Words, accompanied by soothing narration, appear over the images long enough for the audience to absorb each factoid.

"New runners: $90. Pencil crayons with bonus sharpener: $5.99. An education: Priceless. For everything else there’s…"

Fade out.

As illustrated by the scenario above, back to school shopping is a universal parental nightmare. But we do it because we believe than an education is indeed, priceless. If a Sponge Bob Squarepants backpack makes school more exciting, it’s worth it.

This is important to remember because even a modest spree, such as the one Spousal Equivalent and I indulged in, can result in heart attack-inducing bills.

However, it wasn’t the associated costs of sending Number One and Two back to school looking a little less like extras from Les Miserables that caused me cardiac grief. Shelling out for clothes and specialty supplies was fine. It was coughing up cash for basic supplies such as pencils, paper, erasers and glue sticks that irked me. I considered organizing a protest.

Unfortunately, before I could even get a phone tree together, my attention was swiftly diverted by media intent on whipping me into a frenzy about the inevitability of a teachers’ strike. That particular outrage only lasted until I realized our school district defined "day," as it applied to the first day of school, as a unit of time being 90 minutes in duration.

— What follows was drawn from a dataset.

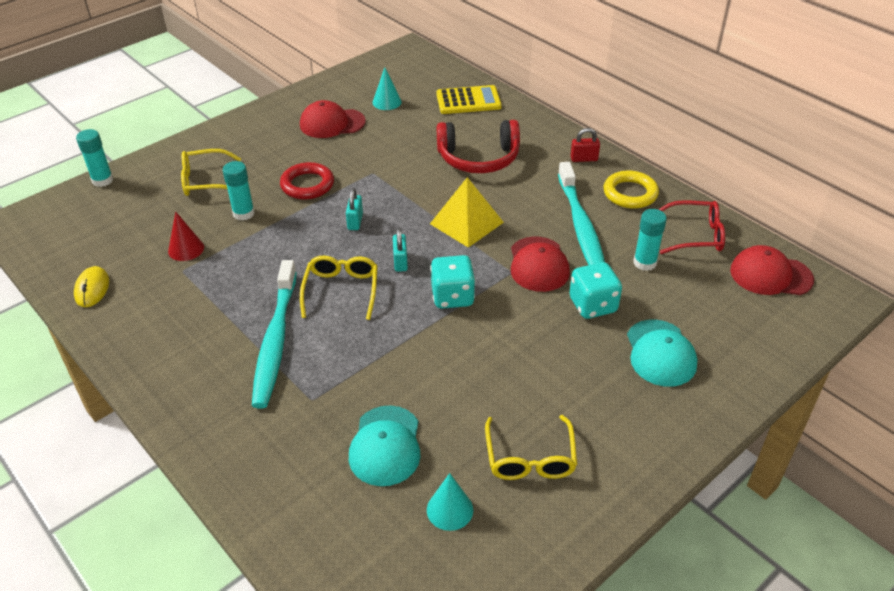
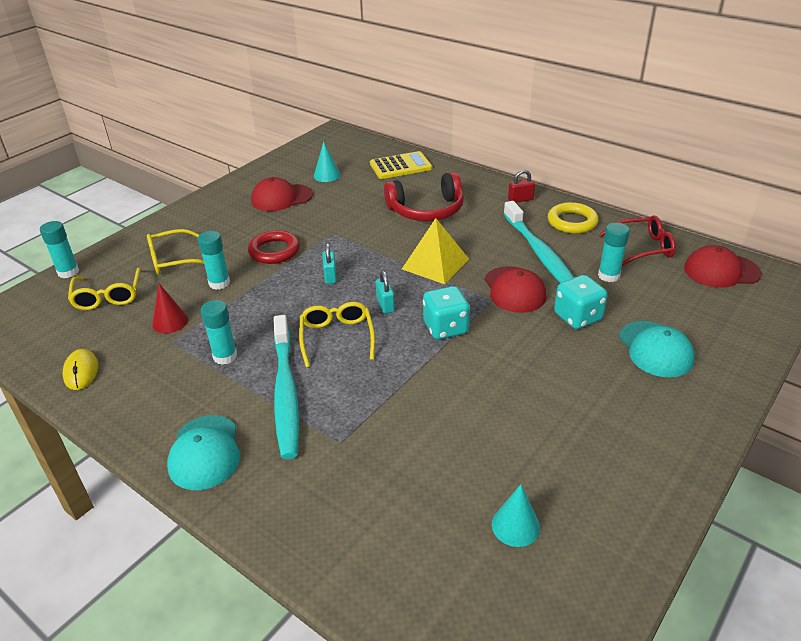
camera: 10 degrees left, 5 degrees down
(228, 294) = (225, 356): none -> turquoise glue stick
(385, 446) = (429, 474): turquoise cap -> turquoise cap (205, 452)
(530, 458) = (574, 462): yellow glasses -> yellow glasses (108, 296)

Upon quiet reflection I concluded that these mid-size irritants were part of a greater conspiracy. Get parents angry about having to buy exercise books, arranging unexpected childcare or incurring the extra costs associated with a four-day week and we’re not going to be worried about the bigger issues surrounding that priceless education, like credentialing.

Credentialing essentially means doing the minimum to get through a course of study to get on to the next thing. It’s the English 100 course everyone has to take in first year college. It’s the program designed to teach students a specific set of skills to do a specific job. It’s the development of a list of traits that will suitably match the requirements of the job market. In short, credentialing is the antithesis of the classical education that used philosophy and literature to teach students how to think. Instead of acquiring a foundation of knowledge designed to generate ideas, students learn how to interpret the ideas of others.

What does this have to do with public school age kids? The public education system has become little more than a set of hoops that prepares students for a post-secondary education that is basically an advanced set of hoops.

Elementary and secondary school, curriculum is often tired and close to irrelevant.

Evidence? Woefully out of date textbooks (some from the early ’80s) are being used to teach social studies, the consequence being that students are being taught about a world that no longer exists. S.E. Hinton’s 1967 novel The Outsiders , about a bunch of disenfranchised urban youth in New York, is still being taught to Grade 8s in rural B.C. And at a time when harm reduction models are being discussed as a way of dealing with drug and alcohol issues, the "just say no" anti-drug DARE program is featured in elementary schools.

The development of critical thinking skills is not a priority. Get kids from one academic hurdle to the next with adequate reading, writing and arithmetic and success can be heralded.

Tests today increasingly run towards short answer and multiple-choice styles. While these test formats are undoubtedly quicker to mark than those composed of essay questions, the results offer little proof of anything other than memorization of key facts. Analysis appears to hold less value than it did even 25 years ago.

And discussion-generating subjects, like ethics, are now educational taboo in our politically over-cautious society.

By removing all vestiges of critical thinking – which begins with teaching kids how to think – from the public school system, we’re supporting credentialing and a world where ideas will be accepted instead of challenged. Eventually, what was considered priceless could end up being worthless.

Welcome to the school year. And remember, when in doubt, think critically.